More innovation is what SIX, the Swiss stock exchange operator, has put at the heart of its business strategy. Some of the projects presented may not be to the liking of some financial market players however.

SIX, which is the main infrastructure provider for the Swiss financial market, aims to boost its innovative powers in a bid to make the market and its participants more competitive and also to make itself fit for a tough commercial challenge.

In July, SIX gave an indication of how it wants to go about the plan in more detail, when it presented its intent to build a trading platform for digital assets.

Cyber-Attack Surveillance

Now, Chairman Romeo Lacher has unveiled more details of further projects which will present banks with more and concrete innovative services, as he put it on Tuesday in a meeting with the media.

One is a surveillance system against cyber-attacks, and another a wide-reaching cloud solution – not exactly an innovation as such, given a whole number of major companies being active in this business already.

Foreign and Domestic Competitors

Cloud computing, which allows companies to tap into powerful data storage and processing equipment, has huge players such as IBM, Microsoft, Amazon and Cognizant as well as numerous smaller firms; in Switzerland, the national communications champion Swisscom and IT firm Inventx are strong competitors.

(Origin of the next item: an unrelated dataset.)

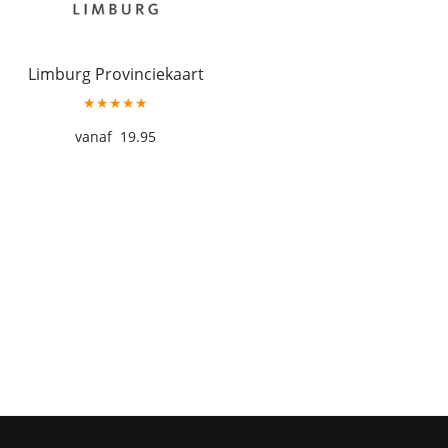
Limburg Provinciekaart
★★★★★
19.95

Still, Lacher says Swiss banks that work with foreign cloud providers have expressed concern about the safety of their data.

This concern isn’t something new and to hand over data to an external company for processing purposes seems to run contrary to the iron-clad banking principle of promising clients to keep data safe.

Challenge of the Digital Age

This principle is under challenge because the digital age requires a potent processing machine which costs enormous amounts of money to build and maintain. Hence the success of domestic cloud providers such as Inventx, which has contracts with some of the smaller Swiss cantonal banks. Microsoft is the global leader with its Azure solution for international banking firms.

The cloud helps banks save money. UBS for example outsourced one part of the risk management to Azure, doubling the processing performance at a 40 percent discount.

This makes Microsoft or IBM most welcome partners, but there remains a sense of unease, as Lacher confirmed.